Between a dozen main exhibition spaces, several smaller venues, collateral events, and the Student Biennale, there is much to see at KMB. As I make my way around Fort Kochi, I find myself looking up at the tall roofs and watching out from the expansive docks at the rear of the buildings instead of into the rooms and at the works. Nothing seems to fit anywhere.
Later — much later — my companions and I are sitting around a table over cold beer and a passable dinner, dissecting the day. It is a very pleasant evening in late January. There is a tiny pool near our table, and a Christmas tree made with sticks and lights that is much prettier than my description makes it sound. The conversation goes round and round, and the question that arises is: can language be visual art?

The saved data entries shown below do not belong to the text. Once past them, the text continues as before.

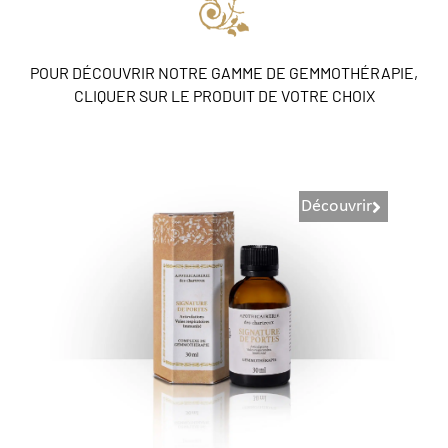
POUR DÉCOUVRIR NOTRE GAMME DE GEMMOTHÉRAPIE,
CLIQUER SUR LE PRODUIT DE VOTRE CHOIX
Découvrir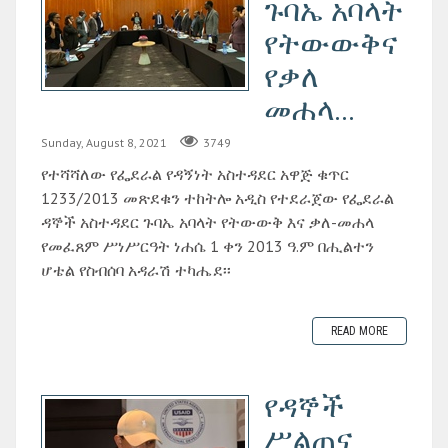
ጉባኤ አባላት
የትውውቅና
የቃለ
መሐላ...
Sunday, August 8, 2021
3749
የተሻሻለው የፌደራል የዳኝነት አስተዳደር አዋጅ ቁጥር
1233/2013 መጽደቁን ተከትሎ አዲስ የተደራጀው የፌደራል
ዳኞች አስተዳደር ጉባኤ አባላት የትውውቅ እና ቃለ-መሐላ
የመፈጸም ሥነሥርዓት ነሐሴ 1 ቀን 2013 ዓ.ም በሒልተን
ሆቴል የስብሰባ አዳራሽ ተካሔደ፡፡
READ MORE
የዳኞች
ሥልጠና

There is no reason why it cannot be, but it certainly isn’t at KMB. The distance from one work to the next, from one venue to another, is the time the viewer has to process and ruminate on each experience. In this interim space between viewing each work, it’s the responsibility of the curatorial theme to facilitate a sense of continuity, a sense of coherence between otherwise disparate works.
Shetty took a gamble when he sought to bring other creative disciplines into the Biennale’s visual context. Did it pay off? Unfortunately, no. The latest edition of KMB is a brave experiment that doesn’t hold up under scrutiny. But going to Fort Kochi — with its streets as old as time, its fabulous buildings and warehouses, and the river that runs through it — remains a grand aesthetic experience.